## TASK DESCRIPTION
Repeat only the stretch of lines below that runs from the line with "framed print: present [575,22,619,72]" through the line with "framed print: none [272,99,353,142]", unaltered.

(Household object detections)
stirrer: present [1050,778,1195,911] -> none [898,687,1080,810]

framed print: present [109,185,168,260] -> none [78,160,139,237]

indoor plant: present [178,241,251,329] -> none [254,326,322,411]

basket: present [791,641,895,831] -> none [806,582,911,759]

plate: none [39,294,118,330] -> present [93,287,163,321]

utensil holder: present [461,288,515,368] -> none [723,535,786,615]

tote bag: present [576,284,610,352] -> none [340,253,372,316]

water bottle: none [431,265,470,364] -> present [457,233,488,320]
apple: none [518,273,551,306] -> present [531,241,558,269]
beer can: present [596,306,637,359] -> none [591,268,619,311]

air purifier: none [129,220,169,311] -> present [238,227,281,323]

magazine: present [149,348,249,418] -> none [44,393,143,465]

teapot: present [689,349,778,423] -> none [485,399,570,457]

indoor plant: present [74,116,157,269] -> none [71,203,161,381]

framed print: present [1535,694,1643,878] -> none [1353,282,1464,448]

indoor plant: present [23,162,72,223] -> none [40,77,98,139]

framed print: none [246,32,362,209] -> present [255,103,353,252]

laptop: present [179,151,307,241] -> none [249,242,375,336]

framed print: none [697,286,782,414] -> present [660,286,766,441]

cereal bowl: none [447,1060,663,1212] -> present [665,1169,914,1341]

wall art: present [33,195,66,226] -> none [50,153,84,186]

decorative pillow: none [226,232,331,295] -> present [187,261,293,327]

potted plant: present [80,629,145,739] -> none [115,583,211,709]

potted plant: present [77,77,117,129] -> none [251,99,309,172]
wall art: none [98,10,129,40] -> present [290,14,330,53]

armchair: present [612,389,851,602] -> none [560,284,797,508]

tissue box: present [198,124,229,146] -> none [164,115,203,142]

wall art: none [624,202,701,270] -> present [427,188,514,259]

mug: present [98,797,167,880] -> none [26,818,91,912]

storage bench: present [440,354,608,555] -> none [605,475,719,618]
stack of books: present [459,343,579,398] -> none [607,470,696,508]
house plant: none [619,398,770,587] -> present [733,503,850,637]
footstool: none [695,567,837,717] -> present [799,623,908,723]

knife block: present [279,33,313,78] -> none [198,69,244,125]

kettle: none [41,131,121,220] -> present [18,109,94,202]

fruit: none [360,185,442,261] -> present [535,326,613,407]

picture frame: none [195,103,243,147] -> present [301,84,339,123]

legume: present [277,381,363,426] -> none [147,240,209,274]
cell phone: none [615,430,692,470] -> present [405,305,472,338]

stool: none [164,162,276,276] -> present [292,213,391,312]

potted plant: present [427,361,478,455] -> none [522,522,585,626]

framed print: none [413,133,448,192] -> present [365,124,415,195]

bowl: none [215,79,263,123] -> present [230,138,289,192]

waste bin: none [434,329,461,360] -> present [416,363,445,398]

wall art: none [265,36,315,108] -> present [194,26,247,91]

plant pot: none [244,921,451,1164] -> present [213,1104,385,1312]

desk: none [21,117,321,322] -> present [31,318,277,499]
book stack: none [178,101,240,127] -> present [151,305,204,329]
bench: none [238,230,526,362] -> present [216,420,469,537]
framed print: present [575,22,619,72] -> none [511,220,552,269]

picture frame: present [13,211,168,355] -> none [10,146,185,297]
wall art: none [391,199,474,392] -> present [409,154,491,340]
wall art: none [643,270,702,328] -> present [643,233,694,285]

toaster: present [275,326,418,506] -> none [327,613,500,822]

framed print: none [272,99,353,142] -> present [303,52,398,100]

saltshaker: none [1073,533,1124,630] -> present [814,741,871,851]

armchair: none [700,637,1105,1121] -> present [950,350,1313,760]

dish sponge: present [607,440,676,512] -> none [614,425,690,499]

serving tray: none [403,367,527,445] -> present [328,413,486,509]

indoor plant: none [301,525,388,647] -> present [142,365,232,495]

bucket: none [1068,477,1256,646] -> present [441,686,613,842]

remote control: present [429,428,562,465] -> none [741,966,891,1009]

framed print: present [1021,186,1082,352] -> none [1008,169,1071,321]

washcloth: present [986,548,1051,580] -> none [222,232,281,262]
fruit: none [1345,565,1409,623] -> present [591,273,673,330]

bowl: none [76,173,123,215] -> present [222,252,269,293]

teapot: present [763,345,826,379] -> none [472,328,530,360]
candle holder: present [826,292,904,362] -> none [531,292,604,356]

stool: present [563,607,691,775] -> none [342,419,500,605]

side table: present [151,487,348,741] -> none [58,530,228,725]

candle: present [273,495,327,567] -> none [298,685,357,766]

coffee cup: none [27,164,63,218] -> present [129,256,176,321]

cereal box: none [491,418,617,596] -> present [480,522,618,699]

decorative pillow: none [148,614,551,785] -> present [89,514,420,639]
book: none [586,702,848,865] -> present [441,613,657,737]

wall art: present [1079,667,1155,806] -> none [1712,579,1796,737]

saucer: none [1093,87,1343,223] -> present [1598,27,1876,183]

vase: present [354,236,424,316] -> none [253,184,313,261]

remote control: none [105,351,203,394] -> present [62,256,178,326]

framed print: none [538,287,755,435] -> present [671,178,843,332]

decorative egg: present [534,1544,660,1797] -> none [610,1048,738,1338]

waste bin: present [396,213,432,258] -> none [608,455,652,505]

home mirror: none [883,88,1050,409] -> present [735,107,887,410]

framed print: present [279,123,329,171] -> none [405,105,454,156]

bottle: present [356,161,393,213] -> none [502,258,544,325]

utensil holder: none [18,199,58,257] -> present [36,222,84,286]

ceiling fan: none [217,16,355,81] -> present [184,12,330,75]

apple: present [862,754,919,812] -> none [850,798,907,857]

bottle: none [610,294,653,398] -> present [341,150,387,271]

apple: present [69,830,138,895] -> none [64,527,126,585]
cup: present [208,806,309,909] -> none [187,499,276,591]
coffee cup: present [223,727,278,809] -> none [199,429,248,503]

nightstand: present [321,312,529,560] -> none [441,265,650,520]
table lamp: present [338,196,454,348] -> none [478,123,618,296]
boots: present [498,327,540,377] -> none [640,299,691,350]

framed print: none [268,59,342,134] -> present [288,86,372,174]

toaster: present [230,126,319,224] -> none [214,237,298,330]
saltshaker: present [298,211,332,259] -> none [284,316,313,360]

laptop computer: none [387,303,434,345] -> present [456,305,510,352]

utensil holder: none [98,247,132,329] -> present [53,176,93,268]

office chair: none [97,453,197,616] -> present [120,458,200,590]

## RESULT BELOW
framed print: present [575,22,619,72] -> none [511,220,552,269]

picture frame: present [13,211,168,355] -> none [10,146,185,297]
wall art: none [391,199,474,392] -> present [409,154,491,340]
wall art: none [643,270,702,328] -> present [643,233,694,285]

toaster: present [275,326,418,506] -> none [327,613,500,822]

framed print: none [272,99,353,142] -> present [303,52,398,100]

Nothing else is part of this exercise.